Graeme Garrard describes the events that led to the torching of the new US capital by British troops in August 1814 and considers the impact of the ‘greatest disgrace ever dealt to American arms’ on the US, Britain and Canada.

Washington in flames, August 24th 1814, a contemporary English engraving.

When James Madison, fourth President of the United States and ‘Father of the Constitution’, signed a declaration of war against Britain on June 18th, 1812 he could scarcely have imagined that two years later he would be fleeing from his burning capital before the invading enemy. At the start of the ‘War of 1812’, the first the US had declared on another nation, his friend and predecessor as president, Thomas Jefferson, had smugly declared that the war against Britain’s colonies in what is today Canada would be ‘a mere matter of marching’. As Madison abandoned the White House on horseback with his entourage and raced towards Virginia on August 24th, 1814 he stopped and looked back as he beheld the ruined city of Washington.
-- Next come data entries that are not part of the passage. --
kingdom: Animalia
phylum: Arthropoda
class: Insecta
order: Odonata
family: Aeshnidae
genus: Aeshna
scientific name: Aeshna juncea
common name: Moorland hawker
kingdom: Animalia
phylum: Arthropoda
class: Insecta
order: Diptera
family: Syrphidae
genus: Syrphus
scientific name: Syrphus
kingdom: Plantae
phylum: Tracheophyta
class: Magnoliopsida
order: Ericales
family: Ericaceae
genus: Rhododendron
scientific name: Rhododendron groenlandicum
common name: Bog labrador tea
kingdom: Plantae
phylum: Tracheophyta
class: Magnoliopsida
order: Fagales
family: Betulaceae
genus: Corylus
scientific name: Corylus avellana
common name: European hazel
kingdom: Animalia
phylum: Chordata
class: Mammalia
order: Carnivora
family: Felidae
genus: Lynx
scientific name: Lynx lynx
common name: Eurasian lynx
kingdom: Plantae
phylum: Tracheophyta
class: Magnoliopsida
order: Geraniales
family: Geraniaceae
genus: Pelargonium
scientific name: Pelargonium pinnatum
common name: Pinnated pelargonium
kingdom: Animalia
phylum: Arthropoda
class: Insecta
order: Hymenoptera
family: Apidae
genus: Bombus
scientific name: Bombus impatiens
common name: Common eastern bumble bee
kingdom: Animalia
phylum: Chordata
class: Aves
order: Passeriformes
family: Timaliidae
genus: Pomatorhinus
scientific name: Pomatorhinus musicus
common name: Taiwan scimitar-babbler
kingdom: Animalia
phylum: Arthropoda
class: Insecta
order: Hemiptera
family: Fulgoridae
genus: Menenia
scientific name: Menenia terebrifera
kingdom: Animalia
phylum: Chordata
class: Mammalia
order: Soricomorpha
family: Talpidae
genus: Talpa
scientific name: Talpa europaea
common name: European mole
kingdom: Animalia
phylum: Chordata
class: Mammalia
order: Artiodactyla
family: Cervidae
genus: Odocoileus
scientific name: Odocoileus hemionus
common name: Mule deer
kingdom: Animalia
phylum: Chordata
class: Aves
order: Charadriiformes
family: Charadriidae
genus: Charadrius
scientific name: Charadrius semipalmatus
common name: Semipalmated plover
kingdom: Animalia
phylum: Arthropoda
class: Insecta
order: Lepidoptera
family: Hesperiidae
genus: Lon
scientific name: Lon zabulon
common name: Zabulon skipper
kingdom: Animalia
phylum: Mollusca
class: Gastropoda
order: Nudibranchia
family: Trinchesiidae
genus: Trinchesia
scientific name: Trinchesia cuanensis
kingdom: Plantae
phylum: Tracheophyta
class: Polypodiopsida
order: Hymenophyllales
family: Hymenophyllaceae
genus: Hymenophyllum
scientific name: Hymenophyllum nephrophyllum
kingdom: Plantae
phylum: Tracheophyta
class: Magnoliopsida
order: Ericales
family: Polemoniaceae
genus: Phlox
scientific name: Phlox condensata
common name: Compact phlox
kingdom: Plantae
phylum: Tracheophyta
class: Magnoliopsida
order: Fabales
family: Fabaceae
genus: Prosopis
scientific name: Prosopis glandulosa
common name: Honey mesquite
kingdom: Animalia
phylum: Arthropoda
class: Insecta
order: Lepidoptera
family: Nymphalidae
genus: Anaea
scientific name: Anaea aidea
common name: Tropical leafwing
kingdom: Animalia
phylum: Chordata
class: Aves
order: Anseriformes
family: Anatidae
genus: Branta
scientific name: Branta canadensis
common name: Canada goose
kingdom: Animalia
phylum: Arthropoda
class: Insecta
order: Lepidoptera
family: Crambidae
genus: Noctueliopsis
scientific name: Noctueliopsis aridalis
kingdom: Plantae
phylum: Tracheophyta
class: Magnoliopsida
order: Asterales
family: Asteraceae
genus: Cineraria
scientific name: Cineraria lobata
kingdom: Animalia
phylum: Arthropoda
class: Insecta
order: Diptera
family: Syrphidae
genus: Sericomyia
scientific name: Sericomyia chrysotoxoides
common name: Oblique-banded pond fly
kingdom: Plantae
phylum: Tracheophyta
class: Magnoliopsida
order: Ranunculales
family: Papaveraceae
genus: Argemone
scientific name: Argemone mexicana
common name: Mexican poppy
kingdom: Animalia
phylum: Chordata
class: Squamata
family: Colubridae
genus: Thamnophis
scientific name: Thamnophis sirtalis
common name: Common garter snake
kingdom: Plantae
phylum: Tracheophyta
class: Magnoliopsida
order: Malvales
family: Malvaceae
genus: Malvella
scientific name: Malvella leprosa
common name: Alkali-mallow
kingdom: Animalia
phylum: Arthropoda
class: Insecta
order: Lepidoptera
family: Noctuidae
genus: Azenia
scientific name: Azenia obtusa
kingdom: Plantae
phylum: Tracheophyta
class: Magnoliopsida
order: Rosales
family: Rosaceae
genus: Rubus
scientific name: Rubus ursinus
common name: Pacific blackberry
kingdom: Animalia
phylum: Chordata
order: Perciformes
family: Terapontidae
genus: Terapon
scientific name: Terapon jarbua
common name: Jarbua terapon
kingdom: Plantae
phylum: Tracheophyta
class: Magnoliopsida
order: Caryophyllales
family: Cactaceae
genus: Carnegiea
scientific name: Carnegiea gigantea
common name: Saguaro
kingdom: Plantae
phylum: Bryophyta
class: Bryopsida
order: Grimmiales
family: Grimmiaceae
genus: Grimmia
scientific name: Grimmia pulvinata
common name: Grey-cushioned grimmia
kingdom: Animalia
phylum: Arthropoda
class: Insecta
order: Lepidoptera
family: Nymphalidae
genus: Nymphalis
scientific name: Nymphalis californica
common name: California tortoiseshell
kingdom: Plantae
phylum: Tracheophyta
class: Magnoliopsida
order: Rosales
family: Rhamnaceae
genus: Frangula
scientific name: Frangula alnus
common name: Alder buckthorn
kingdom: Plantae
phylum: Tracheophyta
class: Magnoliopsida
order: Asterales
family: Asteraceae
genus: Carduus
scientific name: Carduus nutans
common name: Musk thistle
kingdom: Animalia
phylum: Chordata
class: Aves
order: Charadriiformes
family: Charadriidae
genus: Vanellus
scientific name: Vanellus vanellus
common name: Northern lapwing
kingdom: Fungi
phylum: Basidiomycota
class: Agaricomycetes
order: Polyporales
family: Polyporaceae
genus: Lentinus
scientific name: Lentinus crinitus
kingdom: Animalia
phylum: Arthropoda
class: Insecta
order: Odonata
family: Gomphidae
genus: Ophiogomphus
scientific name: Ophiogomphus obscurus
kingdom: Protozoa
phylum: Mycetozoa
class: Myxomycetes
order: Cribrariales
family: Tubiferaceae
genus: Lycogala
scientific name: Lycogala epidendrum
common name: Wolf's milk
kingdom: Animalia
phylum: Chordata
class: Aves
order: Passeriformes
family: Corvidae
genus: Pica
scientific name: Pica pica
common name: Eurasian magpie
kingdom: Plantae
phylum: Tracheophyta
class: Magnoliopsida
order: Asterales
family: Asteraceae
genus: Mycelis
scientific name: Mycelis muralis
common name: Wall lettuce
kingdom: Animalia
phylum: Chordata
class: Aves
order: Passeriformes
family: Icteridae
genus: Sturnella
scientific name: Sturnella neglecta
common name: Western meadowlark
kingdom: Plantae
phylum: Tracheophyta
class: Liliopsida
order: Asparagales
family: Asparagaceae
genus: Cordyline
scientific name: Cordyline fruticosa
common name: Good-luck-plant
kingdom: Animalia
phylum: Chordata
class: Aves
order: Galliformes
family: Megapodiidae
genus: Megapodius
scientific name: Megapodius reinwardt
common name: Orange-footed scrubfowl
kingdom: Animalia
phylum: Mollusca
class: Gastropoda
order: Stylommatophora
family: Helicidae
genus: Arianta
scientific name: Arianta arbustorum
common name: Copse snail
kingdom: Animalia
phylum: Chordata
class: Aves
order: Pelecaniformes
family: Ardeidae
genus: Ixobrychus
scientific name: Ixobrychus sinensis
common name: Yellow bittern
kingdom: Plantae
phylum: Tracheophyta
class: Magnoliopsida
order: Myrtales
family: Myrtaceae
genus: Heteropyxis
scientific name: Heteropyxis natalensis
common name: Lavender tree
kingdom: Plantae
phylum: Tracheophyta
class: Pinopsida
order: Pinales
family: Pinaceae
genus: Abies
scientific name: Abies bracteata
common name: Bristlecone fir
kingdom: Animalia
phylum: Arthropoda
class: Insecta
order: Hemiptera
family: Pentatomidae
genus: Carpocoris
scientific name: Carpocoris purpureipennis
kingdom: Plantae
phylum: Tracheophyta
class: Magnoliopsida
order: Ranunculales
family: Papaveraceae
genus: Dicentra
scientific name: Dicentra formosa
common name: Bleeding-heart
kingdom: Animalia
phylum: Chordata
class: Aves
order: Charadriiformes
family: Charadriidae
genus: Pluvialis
The smoke from flames that engulfed it could be seen as far away as Baltimore, Maryland. Although he left no personal account of his feelings about these shattering events, the normally imperturbable president must have been deeply shaken by the turn they had taken, as were most Americans. What his many domestic critics had derisively branded ‘Mr Madison’s War’ had led to the only foreign occupation of the US capital in its history.